Photo © Lamouetterieuse

Sur ma table, il y a un verre à pied en cristallin.

Sur ma table, il y a une pile de livres, ni rangés, ni lus, sauf un.

Sur ma table, il y a une demie baguette aux graines de sésame, que j’ai croquée avec gourmandise.

Sur ma table, il y a deux chandeliers en étain, comme sur les tables médiévales.

Sur ma table, il y a un jeu d’Abalone et des tickets de caisse non triés.

Sur ma table, il y a un dessous de bougie en faïence qui me fait penser à une île lointaine.

Sur ma table, il y a deux petits rubans bleus attachés par leur cœur.

Sur ma table, il y a un chapeau de feutre marine orné d’un large ruban scellé par une grosse broche rouge en verre.

Sur ma table, est posé mon sac à main en lin noir, gueule ouverte et anses dépitées.

Si je chausse mon beau chapeau de feutre, alors les autres objets se réveillent. Ils ont compris que j’allais quitter la maison sous peu. Alors, pour les laisser vivre, je chausse souvent mon chapeau. Je n’ai pas à craindre de désordre à mon retour. C’est comme si le temps s’était arrêté.

Pendant mon absence, le verre en cristallin fait sonner son rebords d’or.

■ Consigne A:
Dans le texte sur les objets posés sur la table, en quelle matière est le sac à main ?
■ Consigne B:
Recopiez le passage du texte sur les objets posés sur la table qui commence par les mots « Sur ma table, il y a deux petits » et s'arrête après « temps s’était arrêté. ». Remplacez-y « sac à main » par « cabas ».

(Données sources)
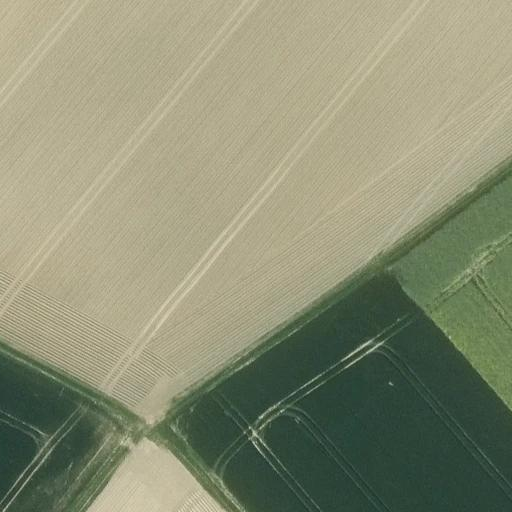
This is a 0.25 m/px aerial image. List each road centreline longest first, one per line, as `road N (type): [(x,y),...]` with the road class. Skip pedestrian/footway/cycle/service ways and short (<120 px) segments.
road 1 (track): [(155,425),(511,152)]
road 2 (track): [(155,425),(0,346)]
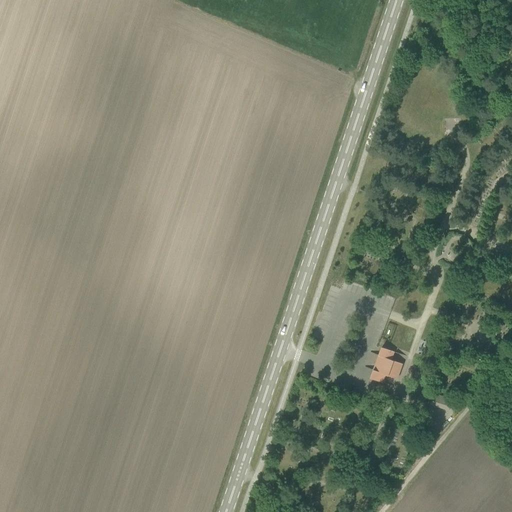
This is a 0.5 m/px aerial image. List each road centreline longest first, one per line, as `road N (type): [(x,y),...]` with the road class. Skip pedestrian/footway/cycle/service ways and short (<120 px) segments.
road 1 (primary): [(225,511),(396,0)]
road 2 (track): [(511,348),(380,511)]
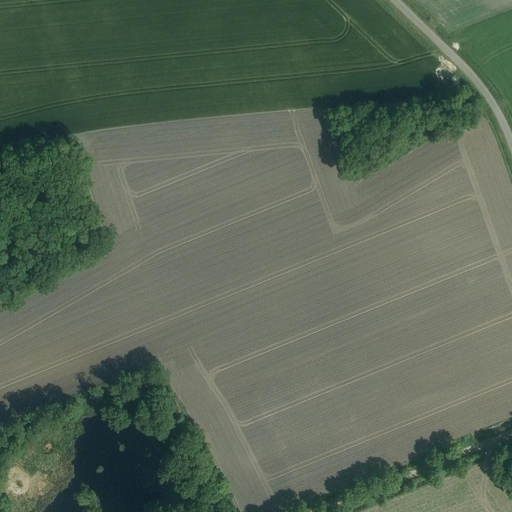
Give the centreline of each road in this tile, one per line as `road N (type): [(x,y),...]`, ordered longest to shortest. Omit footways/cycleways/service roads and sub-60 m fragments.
road 1 (unclassified): [(393,0),(473,78),(511,147)]
road 2 (track): [(476,447),(319,511)]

■ Réponse A:
En lin noir.

■ Réponse B:
Sur ma table, il y a deux petits rubans bleus attachés par leur cœur.

Sur ma table, il y a un chapeau de feutre marine orné d’un large ruban scellé par une grosse broche rouge en verre.

Sur ma table, est posé mon cabas en lin noir, gueule ouverte et anses dépitées.

Si je chausse mon beau chapeau de feutre, alors les autres objets se réveillent. Ils ont compris que j’allais quitter la maison sous peu. Alors, pour les laisser vivre, je chausse souvent mon chapeau. Je n’ai pas à craindre de désordre à mon retour. C’est comme si le temps s’était arrêté.